Instructions to follow: Pull every line containing the word "experience" from the records.

[[ Task input, beginning ]]

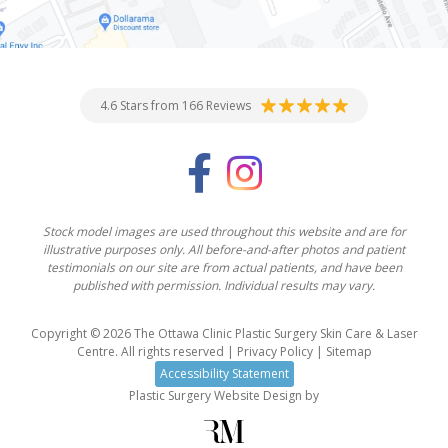
4.6 Stars from 166 Reviews
Stock model images are used throughout this website and are for
illustrative purposes only. All before-and-after photos and patient
testimonials on our site are from actual patients, and have been
published with permission. Individual results may vary.
Copyright © 2026 The Ottawa Clinic Plastic Surgery Skin Care & Laser
Centre. All rights reserved |
Privacy Policy
|
Sitemap
Accessibility Statement
Plastic Surgery Website Design
by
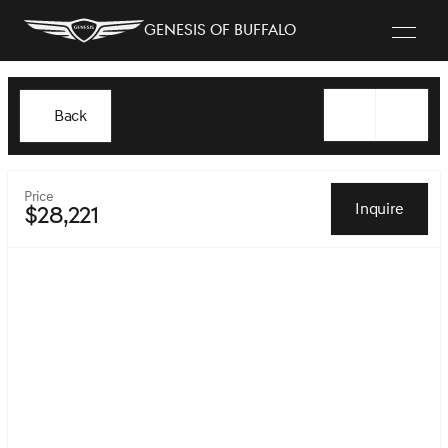
Genesis of Buffalo
Back
Price
Inquire
$28,221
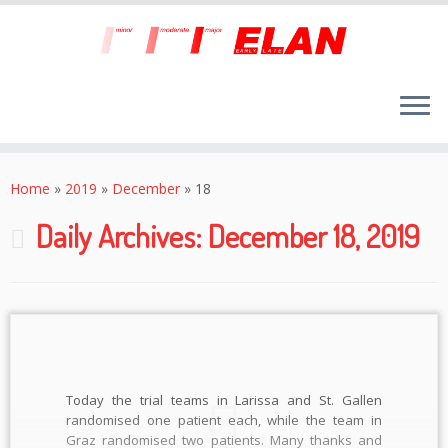
Skip
to
Home
»
2019
»
December
»
18
content
Daily Archives:
December 18, 2019
Today the trial teams in Larissa and St. Gallen
randomised one patient each, while the team in
Graz randomised two patients. Many thanks and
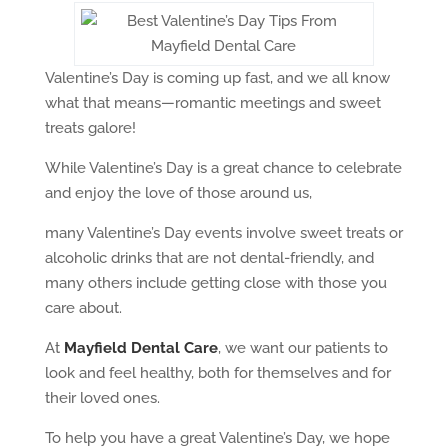
Valentine’s Day is coming up fast, and we all know
what that means—romantic meetings and sweet
treats galore!
While Valentine’s Day is a great chance to celebrate
and enjoy the love of those around us,
many Valentine’s Day events involve sweet treats or
alcoholic drinks that are not dental-friendly, and
many others include getting close with those you
care about.
At
Mayfield Dental Care
, we want our patients to
look and feel healthy, both for themselves and for
their loved ones.
To help you have a great Valentine’s Day, we hope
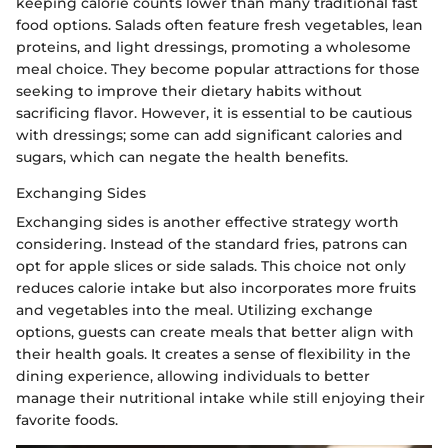
keeping calorie counts lower than many traditional fast
food options. Salads often feature fresh vegetables, lean
proteins, and light dressings, promoting a wholesome
meal choice. They become popular attractions for those
seeking to improve their dietary habits without
sacrificing flavor. However, it is essential to be cautious
with dressings; some can add significant calories and
sugars, which can negate the health benefits.
Exchanging Sides
Exchanging sides is another effective strategy worth
considering. Instead of the standard fries, patrons can
opt for apple slices or side salads. This choice not only
reduces calorie intake but also incorporates more fruits
and vegetables into the meal. Utilizing exchange
options, guests can create meals that better align with
their health goals. It creates a sense of flexibility in the
dining experience, allowing individuals to better
manage their nutritional intake while still enjoying their
favorite foods.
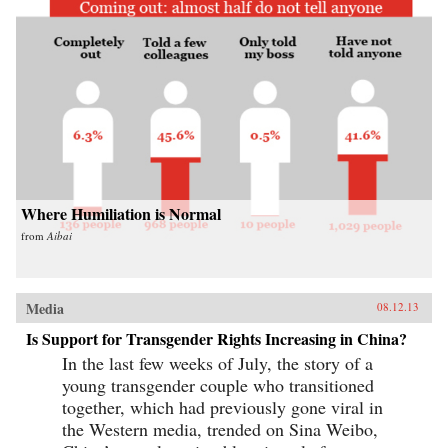
Where Humiliation is Normal
from
Aibai
Media
08.12.13
Is Support for Transgender Rights Increasing in China?
In the last few weeks of July, the story of a
young transgender couple who transitioned
together, which had previously gone viral in
the Western media, trended on Sina Weibo,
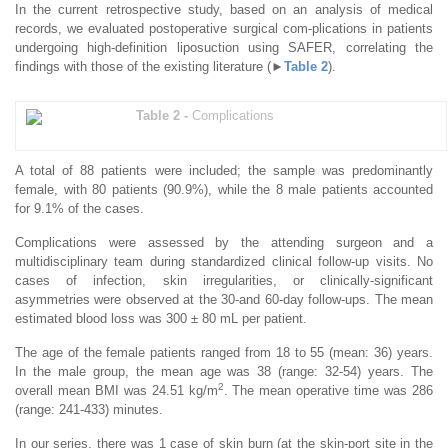
In the current retrospective study, based on an analysis of medical
records, we evaluated postoperative surgical com-plications in patients
undergoing high-definition liposuction using SAFER, correlating the
findings with those of the existing literature (►
Table 2
).
Table 2 -
Complications
A total of 88 patients were included; the sample was predominantly
female, with 80 patients (90.9%), while the 8 male patients accounted
for 9.1% of the cases.
Complications were assessed by the attending surgeon and a
multidisciplinary team during standardized clinical follow-up visits. No
cases of infection, skin irregularities, or clinically-significant
asymmetries were observed at the 30-and 60-day follow-ups. The mean
estimated blood loss was 300 ± 80 mL per patient.
The age of the female patients ranged from 18 to 55 (mean: 36) years.
In the male group, the mean age was 38 (range: 32-54) years. The
2
overall mean BMI was 24.51 kg/m
. The mean operative time was 286
(range: 241-433) minutes.
In our series, there was 1 case of skin burn (at the skin-port site in the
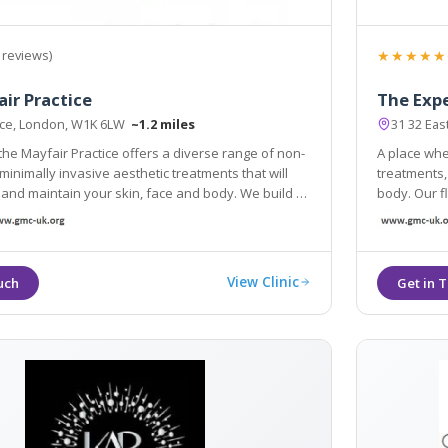
★★★★★
 reviews)
ir Practice
The Exp
ace, London, W1K 6LW
~1.2 miles
31 32 Ea
the Mayfair Practice offers a diverse range of non-
A place whe
minimally invasive aesthetic treatments that will
treatments, offering everything y
and maintain your skin, face and body. We build a
body. Our flagship 
with our patients, so we get to know YOU and
technology 
our service to meet your needs and goals
experience
View Clinic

[[ Task input, end ]]

Response to the exercise:
dining experience, allowing individuals to better
experience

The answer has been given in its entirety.